The children showed off their fancy outfits while parents took part in the game of musical chairs. Everybody took part in the "mummy" contest which featured the kids being wrapped in toilet paper.
The programme was organised by the centre's Parents Support Group (PSG).
Klang centre community director Shirley Sobey was pleased with the turnout.
"This is the first time everybody has come together to participate. This young group of parents have done a wonderful job putting everything together, from getting the canopies to the clown," she said.
PSG chairman Khairudin Mohd Tahir said he hoped that the group would be able to continue its past activities such as outings and festive gatherings.
"With limited funding, we can't afford too many events in a year," he said.
Set up almost 20 years ago, the foundation is the only Kiwanis centre in the country which does not charge a fixed fee for its lessons.

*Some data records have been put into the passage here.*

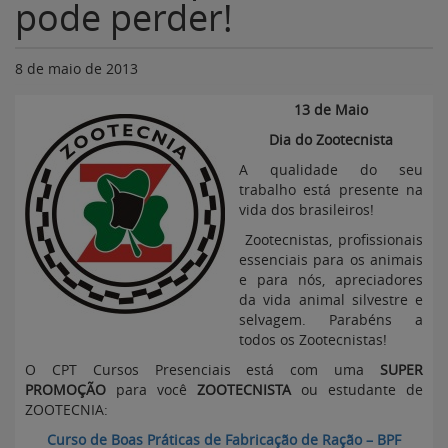
pode perder!
8 de maio de 2013
13 de Maio
Dia do Zootecnista
A qualidade do seu
trabalho está presente na
vida dos brasileiros!
Zootecnistas, profissionais
essenciais para os animais
e para nós, apreciadores
da vida animal silvestre e
selvagem. Parabéns a
todos os Zootecnistas!
O CPT Cursos Presenciais está com uma
SUPER
PROMOÇÃO
para você
ZOOTECNISTA
ou estudante de
ZOOTECNIA:
Curso de Boas Práticas de Fabricação de Ração – BPF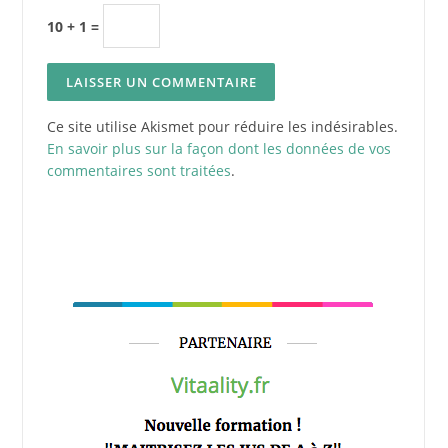
10 + 1 =
Ce site utilise Akismet pour réduire les indésirables.
En savoir plus sur la façon dont les données de vos
commentaires sont traitées
.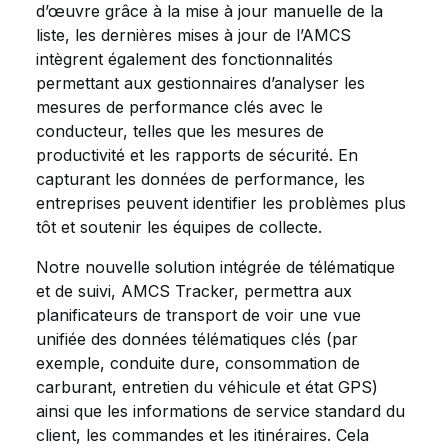
d’œuvre grâce à la mise à jour manuelle de la
liste, les dernières mises à jour de l’AMCS
intègrent également des fonctionnalités
permettant aux gestionnaires d’analyser les
mesures de performance clés avec le
conducteur, telles que les mesures de
productivité et les rapports de sécurité. En
capturant les données de performance, les
entreprises peuvent identifier les problèmes plus
tôt et soutenir les équipes de collecte.
Notre nouvelle solution intégrée de télématique
et de suivi, AMCS Tracker, permettra aux
planificateurs de transport de voir une vue
unifiée des données télématiques clés (par
exemple, conduite dure, consommation de
carburant, entretien du véhicule et état GPS)
ainsi que les informations de service standard du
client, les commandes et les itinéraires. Cela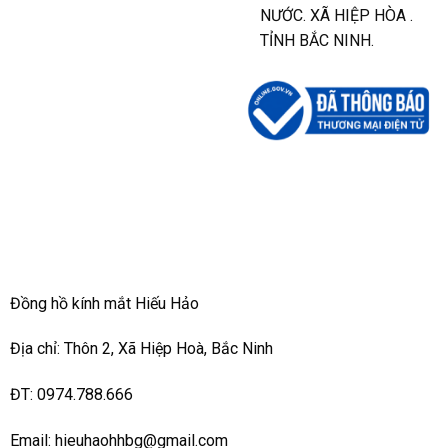
NƯỚC. XÃ HIỆP HÒA .
TỈNH BẮC NINH.
Đồng hồ kính mắt Hiếu Hảo
Địa chỉ: Thôn 2, Xã Hiệp Hoà, Bắc Ninh
ĐT: 0974.788.666
Email: hieuhaohhbg@gmail.com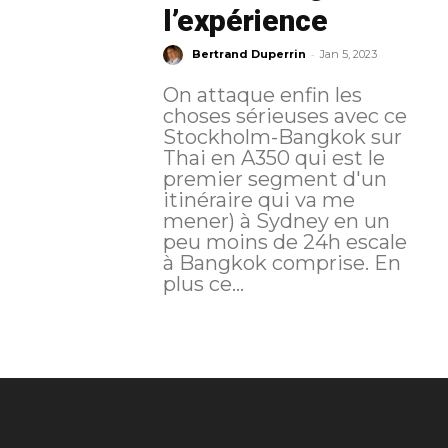
l’expérience
-
Bertrand Duperrin
Jan 5, 2023
On attaque enfin les
choses sérieuses avec ce
Stockholm-Bangkok sur
Thai en A350 qui est le
premier segment d'un
itinéraire qui va me
mener) à Sydney en un
peu moins de 24h escale
à Bangkok comprise. En
plus ce...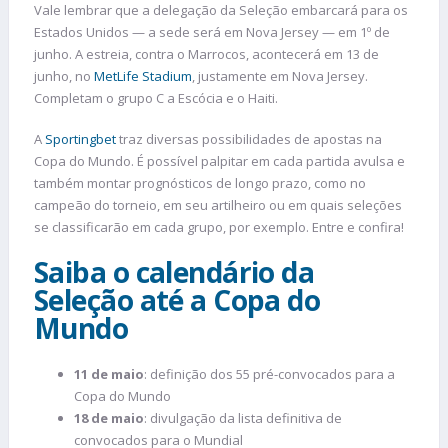
Vale lembrar que a delegação da Seleção embarcará para os
Estados Unidos — a sede será em Nova Jersey — em 1º de
junho. A estreia, contra o Marrocos, acontecerá em 13 de
junho, no
MetLife Stadium
, justamente em Nova Jersey.
Completam o grupo C a Escócia e o Haiti.
A
Sportingbet
traz diversas possibilidades de apostas na
Copa do Mundo. É possível palpitar em cada partida avulsa e
também montar prognósticos de longo prazo, como no
campeão do torneio, em seu artilheiro ou em quais seleções
se classificarão em cada grupo, por exemplo. Entre e confira!
Saiba o calendário da
Seleção até a Copa do
Mundo
11 de maio
: definição dos 55 pré-convocados para a
Copa do Mundo
18 de maio
: divulgação da lista definitiva de
convocados para o Mundial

"We understand that not all parents are well-off so we let them pay what they can while their children receive the same lessons as the other kids, according to the Robert Deller curriculum," said Klang centre administrator Ardinsoon Mohd Yusof.
The centre prepares its students, who are between 4 months and 6 years old, for government and private special schools by helping them to develop motor and other skills.
There are 48 students, and 10 on the waiting list. Its four teachers were trained at Wisma Harapan, Brickfields, Kuala Lumpur, for three years.
Ardinsoon said the teachers also acted as consultants to parents who found it hard to accept the fact that their children had Down's Syndrome.
PSG members also help by introducing their children to new parents, to let them know that there is hope.
Ardinsoon advised those with Down's Syndrome children to enrol them at centres like the foundation's in Klang as soon as possible.
"It will be difficult for both parent and child if they wait because it will be too late and difficult to develop the child's skills," she said.
SK Jalan Kebun teacher Zalinda Rahmat, 40, said she has to be patient with Siti Nur Khadijah Azmirudin, 4, as the child was fussy, active and has a hearing disability.
"Our doctor suggested that Khadijah be enrolled at our centre and, since she came here, I found out that she actually has a high IQ level," she said.
Khadijah enjoys her time at the centre. At home, she knows when it is time to do her homework, when she pretends to be the teacher.
Nasrullah Mohd Yusof, 6, who joined the centre four years ago has developed his speech skills immensely.
Nasrullah's family is also learning from Kiwanis how to train him as he is a slow-learner, has a high-temper and has various health problems.
"Although we are all busy with studies and work, we make sure we spend as much time as we can with Nasrullah as he needs a lot of attention," said Nasrullah's brother Muhd Izzuddin, 20.
As a housewife, mother Siti Khadijah Abdullah, 44, is able to attend to Nasrullah full-time.
Also present was Selangor executive councillor in charge of health, estate workers and poverty Dr Xavier Jayakumar.
Xavier contributed RM10,000 towards the centre's monthly expenditure of between RM10,000 and RM11,000.
According to www.worlddownsyndromeday.org, this year marked the seventh anniversary of World Down's Syndrome Day, and the United Nations' first official observance of the year.
World Down's Syndrome Day is on March 21 as the date represents the three copies of chromosome 21, which is unique to those with Down's Syndrome.